*** Block opens ***

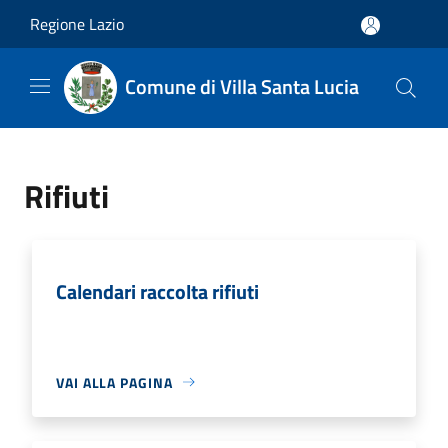
Salta al contenuto principale
Regione Lazio
Comune di Villa Santa Lucia
Rifiuti
Calendari raccolta rifiuti
VAI ALLA PAGINA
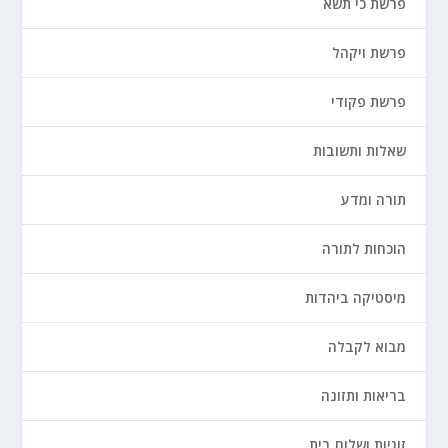
פרשת כי תשא
פרשת ויקהל
פרשת פקודי
שאלות ותשובות
תורה ומדע
הוכחות לתורה
מיסטיקה ביהדות
מבוא לקבלה
בריאות ותזונה
זוגיות ושלום בית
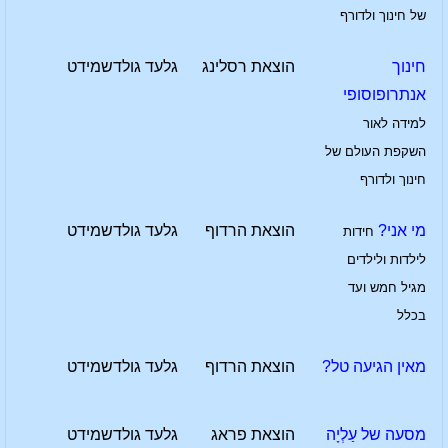
של חינוך ולדורף
חינוך
הוצאת רסלינג
גלעד גולדשמידט
אנתרופוסופי
למידה לאור
השקפת העולם של
חינוך ולדורף
מי אני?
הוצאת הרדוף
גלעד גולדשמידט
חידות
לילדות ולילדים
מגיל חמש ועד
בכלל
מאין הגיעה טל?
הוצאת הרדוף
גלעד גולדשמידט
מסעה של עַלְיָה
הוצאת פראג
גלעד גולדשמידט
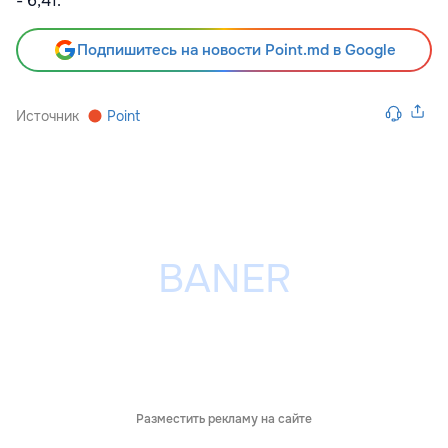
- 6,41.
Подпишитесь на новости Point.md в Google
Источник
Point
Разместить рекламу на сайте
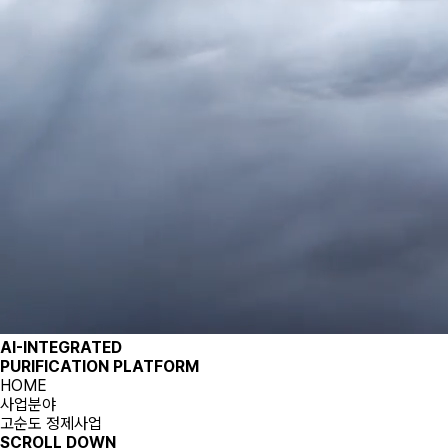
AI-INTEGRATED
PURIFICATION PLATFORM
HOME
사업분야
고순도 정제사업
SCROLL DOWN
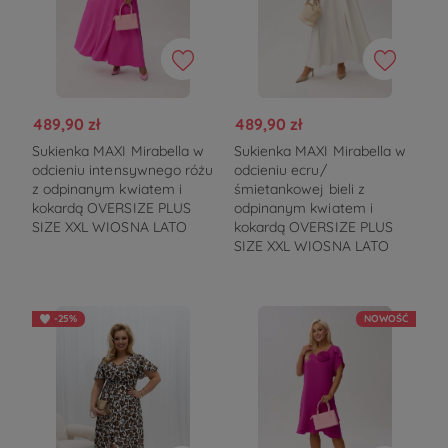
489,90 zł
489,90 zł
Sukienka MAXI Mirabella w
Sukienka MAXI Mirabella w
odcieniu intensywnego różu
odcieniu ecru/
z odpinanym kwiatem i
śmietankowej bieli z
kokardą OVERSIZE PLUS
odpinanym kwiatem i
SIZE XXL WIOSNA LATO
kokardą OVERSIZE PLUS
SIZE XXL WIOSNA LATO
-25%
NOWOŚĆ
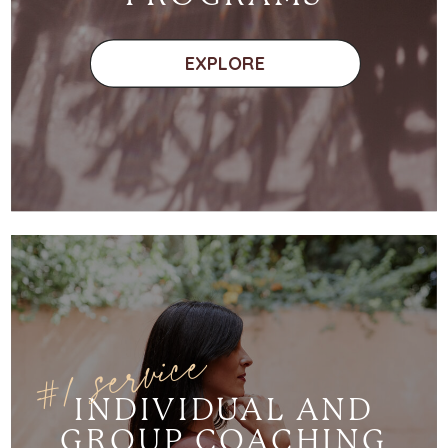
EXPLORE
#1 service
INDIVIDUAL AND
GROUP COACHING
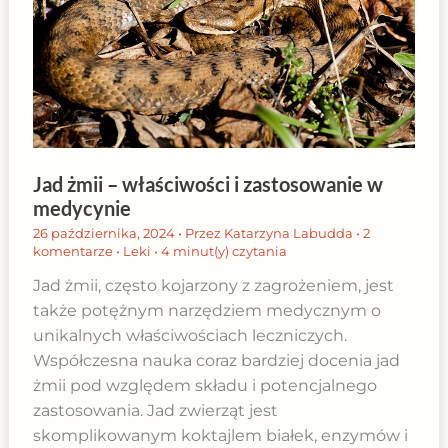
Jad żmii – właściwości i zastosowanie w
medycynie
26 października, 2024
• Przez
Katarzyna Labudda
•
2
komentarze
•
Leki
•
4 minut(y) czytania
Jad żmii, często kojarzony z zagrożeniem, jest
także potężnym narzędziem medycznym o
unikalnych właściwościach leczniczych.
Współczesna nauka coraz bardziej docenia jad
żmii pod względem składu i potencjalnego
zastosowania. Jad zwierząt jest
skomplikowanym koktajlem białek, enzymów i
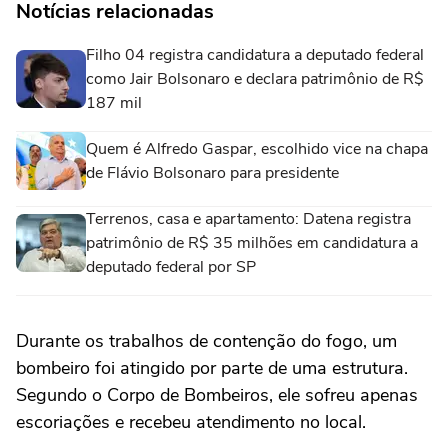
Notícias relacionadas
Filho 04 registra candidatura a deputado federal
como Jair Bolsonaro e declara patrimônio de R$
187 mil
Quem é Alfredo Gaspar, escolhido vice na chapa
de Flávio Bolsonaro para presidente
Terrenos, casa e apartamento: Datena registra
patrimônio de R$ 35 milhões em candidatura a
deputado federal por SP
Durante os trabalhos de contenção do fogo, um
bombeiro foi atingido por parte de uma estrutura.
Segundo o Corpo de Bombeiros, ele sofreu apenas
escoriações e recebeu atendimento no local.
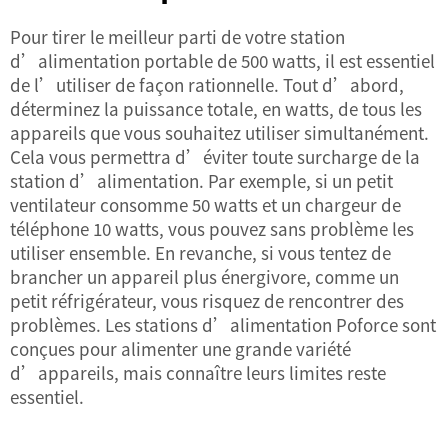
Pour tirer le meilleur parti de votre station
d’alimentation portable de 500 watts, il est essentiel
de l’utiliser de façon rationnelle. Tout d’abord,
déterminez la puissance totale, en watts, de tous les
appareils que vous souhaitez utiliser simultanément.
Cela vous permettra d’éviter toute surcharge de la
station d’alimentation. Par exemple, si un petit
ventilateur consomme 50 watts et un chargeur de
téléphone 10 watts, vous pouvez sans problème les
utiliser ensemble. En revanche, si vous tentez de
brancher un appareil plus énergivore, comme un
petit réfrigérateur, vous risquez de rencontrer des
problèmes. Les stations d’alimentation Poforce sont
conçues pour alimenter une grande variété
d’appareils, mais connaître leurs limites reste
essentiel.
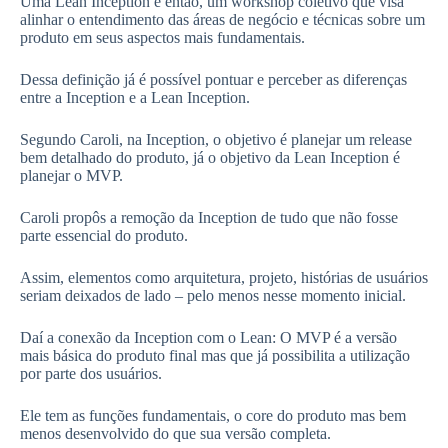
Uma Lean Inception é então, um workshop coletivo que visa
alinhar o entendimento das áreas de negócio e técnicas sobre um
produto em seus aspectos mais fundamentais.
Dessa definição já é possível pontuar e perceber as diferenças
entre a Inception e a Lean Inception.
Segundo Caroli, na Inception, o objetivo é planejar um release
bem detalhado do produto, já o objetivo da Lean Inception é
planejar o MVP.
Caroli propôs a remoção da Inception de tudo que não fosse
parte essencial do produto.
Assim, elementos como arquitetura, projeto, histórias de usuários
seriam deixados de lado – pelo menos nesse momento inicial.
Daí a conexão da Inception com o Lean: O MVP é a versão
mais básica do produto final mas que já possibilita a utilização
por parte dos usuários.
Ele tem as funções fundamentais, o core do produto mas bem
menos desenvolvido do que sua versão completa.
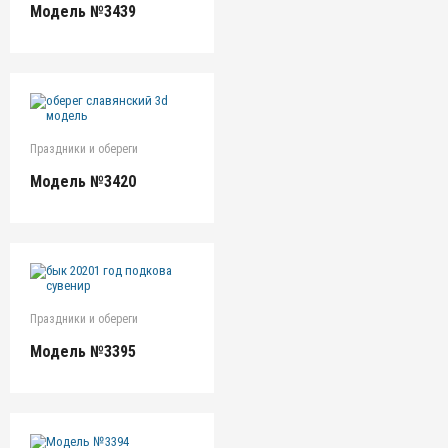
Модель №3439
Праздники и обереги
Модель №3420
Праздники и обереги
Модель №3395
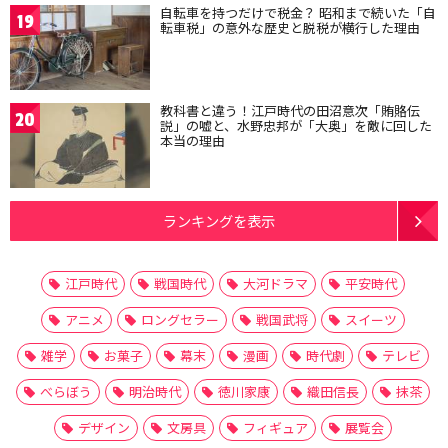
自転車を持つだけで税金？ 昭和まで続いた「自
19
転車税」の意外な歴史と脱税が横行した理由
教科書と違う！江戸時代の田沼意次「賄賂伝
20
説」の嘘と、水野忠邦が「大奥」を敵に回した
本当の理由
ランキングを表示
江戸時代
戦国時代
大河ドラマ
平安時代
アニメ
ロングセラー
戦国武将
スイーツ
雑学
お菓子
幕末
漫画
時代劇
テレビ
べらぼう
明治時代
徳川家康
織田信長
抹茶
デザイン
文房具
フィギュア
展覧会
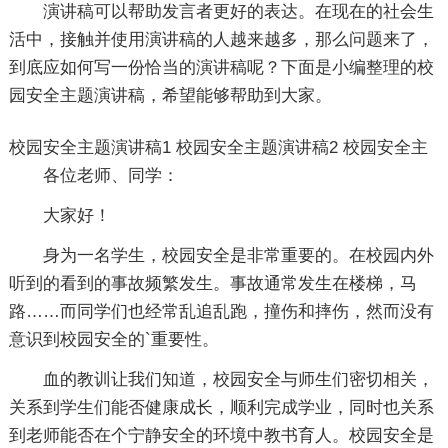
演讲稿可以帮助发言者更好的表达。在现在的社会生
活中，接触并使用演讲稿的人越来越多，那么问题来了，
到底应如何写一份恰当的演讲稿呢？下面是小编整理的校
园安全主题演讲稿，希望能够帮助到大家。
校园安全主题演讲稿1
校园安全主题演讲稿2
校园安全主
各位老师、同学：
大家好！
身为一名学生，校园安全是非常重要的。在校园内外
听到的看到的事故频繁发生。事故通常发生在楼梯，马
路……而同学们也经常乱追乱跑，撞伤和摔伤，然而没有
意识到校园安全的`重要性。
血的教训让我们知道，校园安全与师生们密切相关，
关系到学生们能否健康成长，顺利完成学业，同时也关系
到老师能否在个宁静安全的环境中教书育人。校园安全是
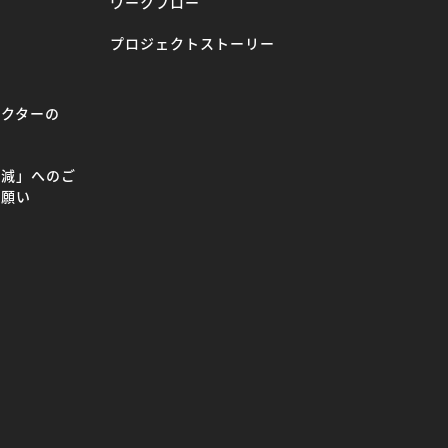
ワークフロー
プロジェクトストーリー
ラクターの
て
削減」へのご
お願い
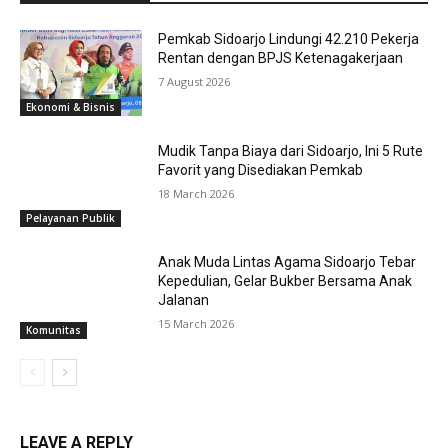
Pemkab Sidoarjo Lindungi 42.210 Pekerja
Rentan dengan BPJS Ketenagakerjaan
7 August 2026
Ekonomi & Bisnis
Mudik Tanpa Biaya dari Sidoarjo, Ini 5 Rute
Favorit yang Disediakan Pemkab
18 March 2026
Pelayanan Publik
Anak Muda Lintas Agama Sidoarjo Tebar
Kepedulian, Gelar Bukber Bersama Anak
Jalanan
15 March 2026
Komunitas
LEAVE A REPLY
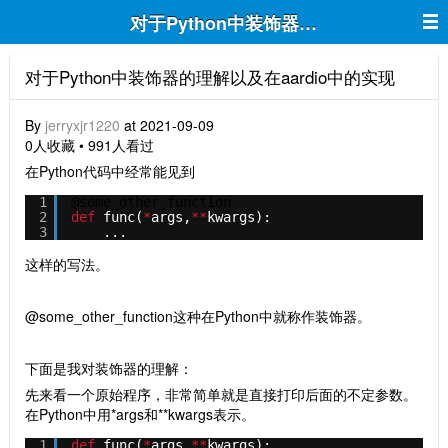
对于Python中装饰器的理解以及在aard
对于Python中装饰器的理解以及在aardio中的实现
By
jerryxjr1220
at 2021-09-09
0人收藏 • 991人看过
在Python代码中经常能见到
1
@some_other_function
2
def
func(
*
args,
*
*
kwargs):
3
...
这样的写法。
@some_other_function这种在Python中就称作装饰器。
下面是我对装饰器的理解：
先来看一个原始程序，非常简单就是直接打印后面的不定参数。
在Python中用*args和**kwargs表示。
1
def
func(
*
args,
*
*
kwargs):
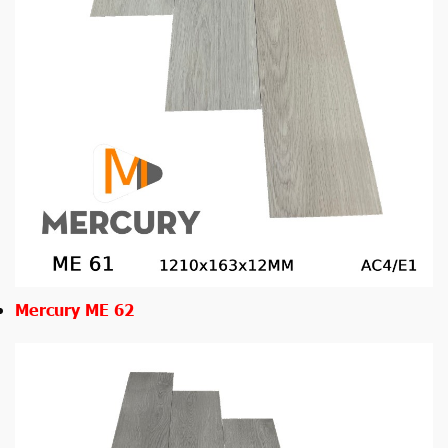
Mercury ME 62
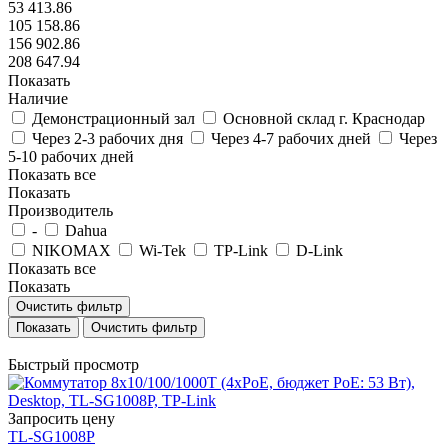
53 413.86
105 158.86
156 902.86
208 647.94
Показать
Наличие
Демонстрационный зал
Основной склад г. Краснодар
Через 2-3 рабочих дня
Через 4-7 рабочих дней
Через
5-10 рабочих дней
Показать все
Показать
Производитель
-
Dahua
NIKOMAX
Wi-Tek
TP-Link
D-Link
Показать все
Показать
Очистить фильтр
Очистить фильтр
Быстрый просмотр
Запросить цену
TL-SG1008P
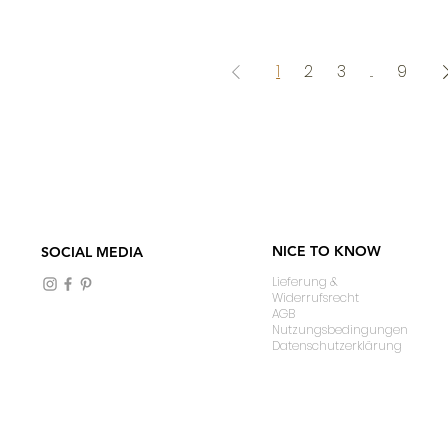
1
2
3
...
9
NICE TO KNOW
SOCIAL MEDIA
Lieferung &
Widerrufsrecht
AGB
Nutzungsbedingungen
Datenschutzerklärung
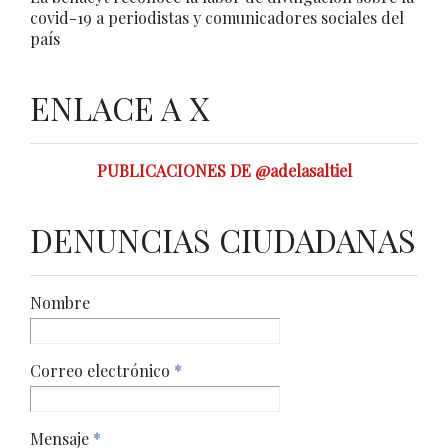
covid-19 a periodistas y comunicadores sociales del
país
ENLACE A X
PUBLICACIONES DE @adelasaltiel
DENUNCIAS CIUDADANAS
Nombre
Correo electrónico
*
Mensaje
*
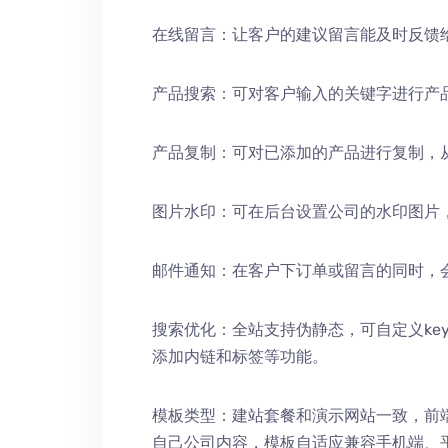
在线留言：让客户的建议留言能及时反馈
产品搜索：可对客户输入的关键字进行产
产品复制：可对已添加的产品进行复制，
图片水印：可在后台设置公司的水印图片
邮件通知：在客户下订单或留言的同时，
搜索优化：全站支持伪静态，可自定义keywords
添加内链和标签等功能。
模板类型：建站套餐和演示网站一致，前
自己公司内容，模板自适应兼容手机端、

*** Block closes ***

Output only the count of lines in the data containing "appareils".

#### EXPECTED ANSWER
2